In the years after her discovery, researchers photographed and conducted topographical surveys of the islands, before an expedition launched mid-August to visit the islands in person.
The expedition included scientists and documentary filmmakers from the Russian Geographical Society and the Russian Arctic National Park, according to the Defense Ministry. Apart from visiting the Novaya Zemlya, the crew also visited Franz Josef Land, conducting research and surveying the ocean and land.
This discovery follows a similar one made in January, when glaciers in the Canadian Arctic melted enough to reveal land that had been hidden for at least 40,000 years.
Scientists warn that emerging islands aren’t flukes, but rather the direct result of the growing climate crisis as the Arctic undergoes a mass melting of glaciers and sea ice.

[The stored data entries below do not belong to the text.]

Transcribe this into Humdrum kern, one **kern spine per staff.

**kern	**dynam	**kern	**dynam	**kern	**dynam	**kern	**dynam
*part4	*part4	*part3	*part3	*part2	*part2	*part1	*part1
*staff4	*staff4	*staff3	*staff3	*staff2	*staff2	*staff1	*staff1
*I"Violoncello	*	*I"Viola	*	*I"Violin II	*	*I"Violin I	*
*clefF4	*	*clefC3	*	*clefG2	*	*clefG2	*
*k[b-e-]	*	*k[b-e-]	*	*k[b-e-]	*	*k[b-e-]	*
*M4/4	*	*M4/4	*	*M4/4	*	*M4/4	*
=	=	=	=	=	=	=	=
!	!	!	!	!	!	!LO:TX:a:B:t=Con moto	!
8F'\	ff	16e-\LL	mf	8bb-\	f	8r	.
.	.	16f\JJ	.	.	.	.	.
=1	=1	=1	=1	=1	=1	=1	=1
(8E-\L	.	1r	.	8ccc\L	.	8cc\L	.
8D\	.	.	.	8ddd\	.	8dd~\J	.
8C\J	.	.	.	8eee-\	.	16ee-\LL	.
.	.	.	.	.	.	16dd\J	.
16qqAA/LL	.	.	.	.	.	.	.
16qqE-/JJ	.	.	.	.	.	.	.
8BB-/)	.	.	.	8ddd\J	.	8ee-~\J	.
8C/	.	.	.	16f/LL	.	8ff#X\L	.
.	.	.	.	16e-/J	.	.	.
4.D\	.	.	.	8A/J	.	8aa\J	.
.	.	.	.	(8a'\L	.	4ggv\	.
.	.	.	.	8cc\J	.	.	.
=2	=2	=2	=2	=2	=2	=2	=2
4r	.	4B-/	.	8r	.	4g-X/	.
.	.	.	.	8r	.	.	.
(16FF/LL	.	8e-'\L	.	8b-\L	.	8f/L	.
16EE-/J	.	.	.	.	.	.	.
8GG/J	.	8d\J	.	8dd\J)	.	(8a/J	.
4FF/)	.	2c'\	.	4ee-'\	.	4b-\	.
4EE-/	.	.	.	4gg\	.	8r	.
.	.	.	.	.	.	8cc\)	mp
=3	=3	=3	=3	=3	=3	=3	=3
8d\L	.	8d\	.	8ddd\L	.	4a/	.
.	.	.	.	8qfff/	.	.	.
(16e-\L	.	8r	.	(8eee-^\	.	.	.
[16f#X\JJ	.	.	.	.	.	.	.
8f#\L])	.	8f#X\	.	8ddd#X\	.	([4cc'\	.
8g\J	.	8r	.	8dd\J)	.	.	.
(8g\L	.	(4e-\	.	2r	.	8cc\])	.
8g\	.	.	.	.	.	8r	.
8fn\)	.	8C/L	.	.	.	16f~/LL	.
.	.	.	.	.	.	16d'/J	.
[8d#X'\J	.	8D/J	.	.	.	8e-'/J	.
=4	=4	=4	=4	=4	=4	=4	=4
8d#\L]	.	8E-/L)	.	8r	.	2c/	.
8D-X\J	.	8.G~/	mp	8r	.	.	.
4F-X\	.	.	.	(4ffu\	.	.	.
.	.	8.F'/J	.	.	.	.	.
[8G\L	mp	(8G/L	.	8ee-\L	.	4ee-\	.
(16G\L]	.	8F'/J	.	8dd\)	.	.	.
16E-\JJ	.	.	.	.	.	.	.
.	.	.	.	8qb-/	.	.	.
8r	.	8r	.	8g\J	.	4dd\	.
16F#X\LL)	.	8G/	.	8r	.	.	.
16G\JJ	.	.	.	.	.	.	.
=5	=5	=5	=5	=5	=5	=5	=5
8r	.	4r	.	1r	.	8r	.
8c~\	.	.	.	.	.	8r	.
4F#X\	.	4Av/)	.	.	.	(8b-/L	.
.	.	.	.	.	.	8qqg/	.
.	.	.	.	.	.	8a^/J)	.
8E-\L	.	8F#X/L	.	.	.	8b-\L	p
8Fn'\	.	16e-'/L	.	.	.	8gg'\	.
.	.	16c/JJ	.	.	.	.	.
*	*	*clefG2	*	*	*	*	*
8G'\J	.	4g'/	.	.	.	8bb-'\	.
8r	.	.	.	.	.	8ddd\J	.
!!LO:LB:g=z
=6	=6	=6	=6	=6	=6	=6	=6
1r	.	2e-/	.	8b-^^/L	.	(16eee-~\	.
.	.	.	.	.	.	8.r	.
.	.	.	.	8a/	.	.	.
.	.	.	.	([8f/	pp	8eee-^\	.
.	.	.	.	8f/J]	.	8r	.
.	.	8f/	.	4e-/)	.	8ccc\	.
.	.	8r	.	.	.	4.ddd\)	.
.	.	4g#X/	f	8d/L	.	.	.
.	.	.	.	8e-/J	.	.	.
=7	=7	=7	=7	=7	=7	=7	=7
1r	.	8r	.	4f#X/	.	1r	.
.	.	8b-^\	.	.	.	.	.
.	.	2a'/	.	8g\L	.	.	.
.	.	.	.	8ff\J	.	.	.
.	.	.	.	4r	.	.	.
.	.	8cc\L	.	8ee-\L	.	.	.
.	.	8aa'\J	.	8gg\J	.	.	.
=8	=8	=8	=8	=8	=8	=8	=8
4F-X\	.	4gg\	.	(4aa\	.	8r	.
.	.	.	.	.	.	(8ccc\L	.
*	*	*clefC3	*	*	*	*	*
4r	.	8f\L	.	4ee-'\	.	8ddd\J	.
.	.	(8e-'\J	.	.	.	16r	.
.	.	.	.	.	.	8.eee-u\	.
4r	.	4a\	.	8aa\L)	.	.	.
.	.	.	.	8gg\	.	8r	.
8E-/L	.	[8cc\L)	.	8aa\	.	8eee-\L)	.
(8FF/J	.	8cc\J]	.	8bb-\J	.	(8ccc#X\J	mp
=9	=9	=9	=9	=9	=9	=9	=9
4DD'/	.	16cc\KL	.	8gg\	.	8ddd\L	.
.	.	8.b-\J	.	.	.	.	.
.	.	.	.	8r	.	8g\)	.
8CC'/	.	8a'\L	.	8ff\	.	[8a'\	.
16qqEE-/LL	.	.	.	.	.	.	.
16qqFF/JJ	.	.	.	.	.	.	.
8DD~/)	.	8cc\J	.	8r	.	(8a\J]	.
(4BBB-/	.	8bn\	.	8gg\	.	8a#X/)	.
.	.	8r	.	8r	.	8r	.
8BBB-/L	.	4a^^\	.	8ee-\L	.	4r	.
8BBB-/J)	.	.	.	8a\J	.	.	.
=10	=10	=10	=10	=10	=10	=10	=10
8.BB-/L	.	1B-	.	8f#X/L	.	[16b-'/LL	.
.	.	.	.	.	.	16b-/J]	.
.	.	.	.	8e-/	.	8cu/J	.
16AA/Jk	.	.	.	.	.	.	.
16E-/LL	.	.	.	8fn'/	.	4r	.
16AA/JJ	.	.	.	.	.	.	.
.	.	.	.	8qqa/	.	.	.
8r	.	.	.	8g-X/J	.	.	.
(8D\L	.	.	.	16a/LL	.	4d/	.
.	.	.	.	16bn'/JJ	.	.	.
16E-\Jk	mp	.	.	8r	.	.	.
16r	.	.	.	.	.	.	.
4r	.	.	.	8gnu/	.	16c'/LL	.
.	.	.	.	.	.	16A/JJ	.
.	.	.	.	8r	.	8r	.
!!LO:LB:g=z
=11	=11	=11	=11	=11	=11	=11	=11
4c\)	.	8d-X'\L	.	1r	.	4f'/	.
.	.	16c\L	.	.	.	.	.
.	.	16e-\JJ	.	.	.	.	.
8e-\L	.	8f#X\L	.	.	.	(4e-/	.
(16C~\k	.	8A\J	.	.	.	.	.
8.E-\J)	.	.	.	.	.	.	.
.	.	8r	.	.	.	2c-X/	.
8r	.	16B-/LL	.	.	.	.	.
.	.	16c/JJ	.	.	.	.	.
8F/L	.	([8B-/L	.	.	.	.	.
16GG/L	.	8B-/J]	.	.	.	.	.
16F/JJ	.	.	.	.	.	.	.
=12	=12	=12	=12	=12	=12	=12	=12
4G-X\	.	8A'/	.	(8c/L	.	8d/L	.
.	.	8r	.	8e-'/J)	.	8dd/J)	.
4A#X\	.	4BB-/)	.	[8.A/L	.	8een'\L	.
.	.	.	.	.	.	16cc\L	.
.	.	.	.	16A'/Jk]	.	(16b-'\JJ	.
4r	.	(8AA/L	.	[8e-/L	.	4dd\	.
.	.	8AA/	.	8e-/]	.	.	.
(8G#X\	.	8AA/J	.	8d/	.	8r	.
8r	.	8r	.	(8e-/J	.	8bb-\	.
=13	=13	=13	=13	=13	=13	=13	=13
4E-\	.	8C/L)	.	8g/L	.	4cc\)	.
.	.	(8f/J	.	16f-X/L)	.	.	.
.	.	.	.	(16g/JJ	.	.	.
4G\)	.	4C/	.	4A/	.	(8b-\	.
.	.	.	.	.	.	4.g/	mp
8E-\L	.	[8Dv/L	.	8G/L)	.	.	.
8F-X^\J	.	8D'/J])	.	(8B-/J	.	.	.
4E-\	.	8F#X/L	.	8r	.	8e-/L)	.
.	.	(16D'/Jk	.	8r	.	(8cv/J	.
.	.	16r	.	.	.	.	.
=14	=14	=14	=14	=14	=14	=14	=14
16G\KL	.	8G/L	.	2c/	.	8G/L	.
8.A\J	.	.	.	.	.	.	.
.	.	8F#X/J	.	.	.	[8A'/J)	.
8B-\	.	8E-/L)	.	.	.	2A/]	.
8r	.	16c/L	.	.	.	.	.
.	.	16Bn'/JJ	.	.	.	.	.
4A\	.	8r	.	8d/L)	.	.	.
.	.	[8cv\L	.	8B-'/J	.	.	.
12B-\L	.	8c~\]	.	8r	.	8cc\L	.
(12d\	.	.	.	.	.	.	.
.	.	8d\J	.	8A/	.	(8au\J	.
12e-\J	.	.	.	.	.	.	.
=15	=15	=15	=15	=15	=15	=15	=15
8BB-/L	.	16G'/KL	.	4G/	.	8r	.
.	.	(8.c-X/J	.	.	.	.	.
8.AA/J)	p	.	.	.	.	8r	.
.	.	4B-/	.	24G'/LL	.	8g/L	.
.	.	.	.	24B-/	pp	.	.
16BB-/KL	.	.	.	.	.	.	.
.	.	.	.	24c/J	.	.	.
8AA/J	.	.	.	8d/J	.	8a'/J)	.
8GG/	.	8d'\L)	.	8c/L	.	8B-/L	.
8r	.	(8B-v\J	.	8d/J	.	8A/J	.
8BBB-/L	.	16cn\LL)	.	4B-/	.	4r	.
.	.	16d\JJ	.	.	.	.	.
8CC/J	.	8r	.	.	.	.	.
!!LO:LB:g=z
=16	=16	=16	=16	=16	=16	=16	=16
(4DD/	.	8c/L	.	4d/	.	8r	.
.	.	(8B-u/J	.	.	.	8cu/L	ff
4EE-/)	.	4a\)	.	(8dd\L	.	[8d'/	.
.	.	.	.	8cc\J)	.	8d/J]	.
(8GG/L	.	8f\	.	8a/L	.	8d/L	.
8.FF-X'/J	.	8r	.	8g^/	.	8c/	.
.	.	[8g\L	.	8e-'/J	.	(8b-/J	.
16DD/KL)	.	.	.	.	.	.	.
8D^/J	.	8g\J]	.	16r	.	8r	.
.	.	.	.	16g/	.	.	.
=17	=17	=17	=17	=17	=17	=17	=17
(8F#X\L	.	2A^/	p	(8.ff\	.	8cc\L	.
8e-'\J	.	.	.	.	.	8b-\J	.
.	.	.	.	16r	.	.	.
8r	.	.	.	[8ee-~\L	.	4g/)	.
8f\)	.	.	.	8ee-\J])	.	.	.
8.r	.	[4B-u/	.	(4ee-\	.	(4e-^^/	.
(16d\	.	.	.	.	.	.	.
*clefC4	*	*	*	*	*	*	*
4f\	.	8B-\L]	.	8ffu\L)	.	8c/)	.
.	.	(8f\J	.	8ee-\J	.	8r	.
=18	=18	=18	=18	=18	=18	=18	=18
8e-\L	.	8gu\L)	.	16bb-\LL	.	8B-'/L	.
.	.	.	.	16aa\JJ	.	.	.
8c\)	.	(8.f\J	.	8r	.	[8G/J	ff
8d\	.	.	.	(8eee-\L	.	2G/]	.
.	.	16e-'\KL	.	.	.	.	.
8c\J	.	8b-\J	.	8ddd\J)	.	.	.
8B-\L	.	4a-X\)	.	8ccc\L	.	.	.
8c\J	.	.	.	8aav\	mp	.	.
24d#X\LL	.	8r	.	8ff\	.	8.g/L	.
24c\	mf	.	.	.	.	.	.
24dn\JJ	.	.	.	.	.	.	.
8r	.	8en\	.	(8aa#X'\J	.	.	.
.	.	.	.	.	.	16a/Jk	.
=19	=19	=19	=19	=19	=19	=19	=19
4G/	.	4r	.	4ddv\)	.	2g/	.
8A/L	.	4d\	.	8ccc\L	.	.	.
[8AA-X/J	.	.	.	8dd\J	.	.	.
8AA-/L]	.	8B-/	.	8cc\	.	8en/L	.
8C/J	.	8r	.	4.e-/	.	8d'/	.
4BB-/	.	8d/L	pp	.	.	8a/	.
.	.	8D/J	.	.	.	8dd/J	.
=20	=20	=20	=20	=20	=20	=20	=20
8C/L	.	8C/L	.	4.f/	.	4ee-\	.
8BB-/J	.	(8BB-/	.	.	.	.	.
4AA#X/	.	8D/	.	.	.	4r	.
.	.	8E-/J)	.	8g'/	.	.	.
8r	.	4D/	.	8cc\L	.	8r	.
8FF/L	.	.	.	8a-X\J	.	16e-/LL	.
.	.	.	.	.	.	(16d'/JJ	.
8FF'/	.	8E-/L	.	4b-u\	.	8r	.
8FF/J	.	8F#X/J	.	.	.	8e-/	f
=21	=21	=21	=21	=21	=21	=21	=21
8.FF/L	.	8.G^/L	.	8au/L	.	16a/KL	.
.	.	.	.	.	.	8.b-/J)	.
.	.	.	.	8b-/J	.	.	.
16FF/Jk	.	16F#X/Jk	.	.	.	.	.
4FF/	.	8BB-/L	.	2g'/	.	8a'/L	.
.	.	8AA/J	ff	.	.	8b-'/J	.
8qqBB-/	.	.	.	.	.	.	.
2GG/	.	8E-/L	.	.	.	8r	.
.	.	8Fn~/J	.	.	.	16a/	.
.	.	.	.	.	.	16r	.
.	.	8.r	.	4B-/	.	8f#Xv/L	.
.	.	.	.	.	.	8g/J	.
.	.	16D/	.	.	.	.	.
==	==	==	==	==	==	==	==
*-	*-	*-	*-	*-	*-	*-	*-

The Arctic is heating up twice as fast as the global average, and the resulting glacial melt could potentially destroy the cycle of life that starts there — and threaten the lives of people all over the planet.
This summer, Greenland’s ice sheet lost 11 billion tons of ice on just one August day, after months of record temperatures. The previous month, the total amount of ice lost was 197 billion tons — the equivalent of about 80 million Olympic swimming pools. Experts say the expected average would be between 60-70 billion tons at this time of year.
Also in August, scientists bade farewell to Okjökull, the first Icelandic glacier lost to climate change.
If glaciers continue to melt at this rate, rising sea levels could displace up to a fifth of the world’s population by 2100. Entire island nations like the Maldives could also disappear underwater, millions of people could face food and drinking water scarcity, and pollution and diseases could give rise to health crises.